EXERCISE DETAILS: Please write out these lines again with every "Garage Door Repair" replaced by "Garage Door Service" and all else unchanged, leaving out the pictures.

Extracted lines:
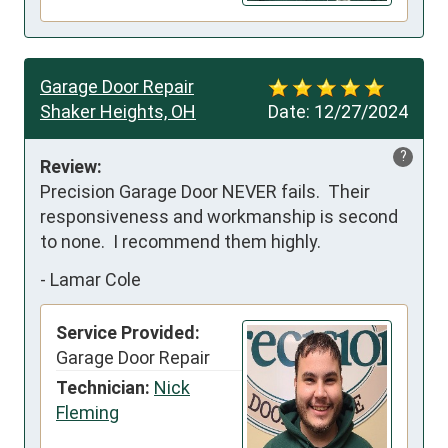
Garage Door Repair
Shaker Heights, OH
Date:
12/27/2024
?
Review:
Precision Garage Door NEVER fails.  Their 
responsiveness and workmanship is second 
to none.  I recommend them highly.
-
Lamar Cole
Service Provided:
Garage Door Repair
Technician:
Nick
Fleming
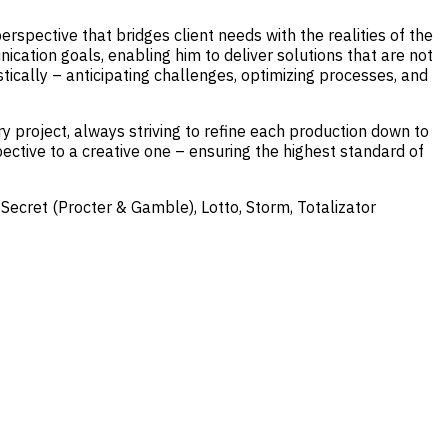
spective that bridges client needs with the realities of the
cation goals, enabling him to deliver solutions that are not
istically – anticipating challenges, optimizing processes, and
 project, always striving to refine each production down to
ective to a creative one – ensuring the highest standard of
 Secret (Procter & Gamble), Lotto, Storm, Totalizator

EXERCISE ANSWER:
Garage Door Service
Shaker Heights, OH
Date:
12/27/2024
?
Review:
Precision Garage Door NEVER fails.  Their 
responsiveness and workmanship is second 
to none.  I recommend them highly.
-
Lamar Cole
Service Provided:
Garage Door Service
Technician:
Nick
Fleming
spective that bridges client needs with the realities of the
cation goals, enabling him to deliver solutions that are not
istically – anticipating challenges, optimizing processes, and
 project, always striving to refine each production down to
ective to a creative one – ensuring the highest standard of
 Secret (Procter & Gamble), Lotto, Storm, Totalizator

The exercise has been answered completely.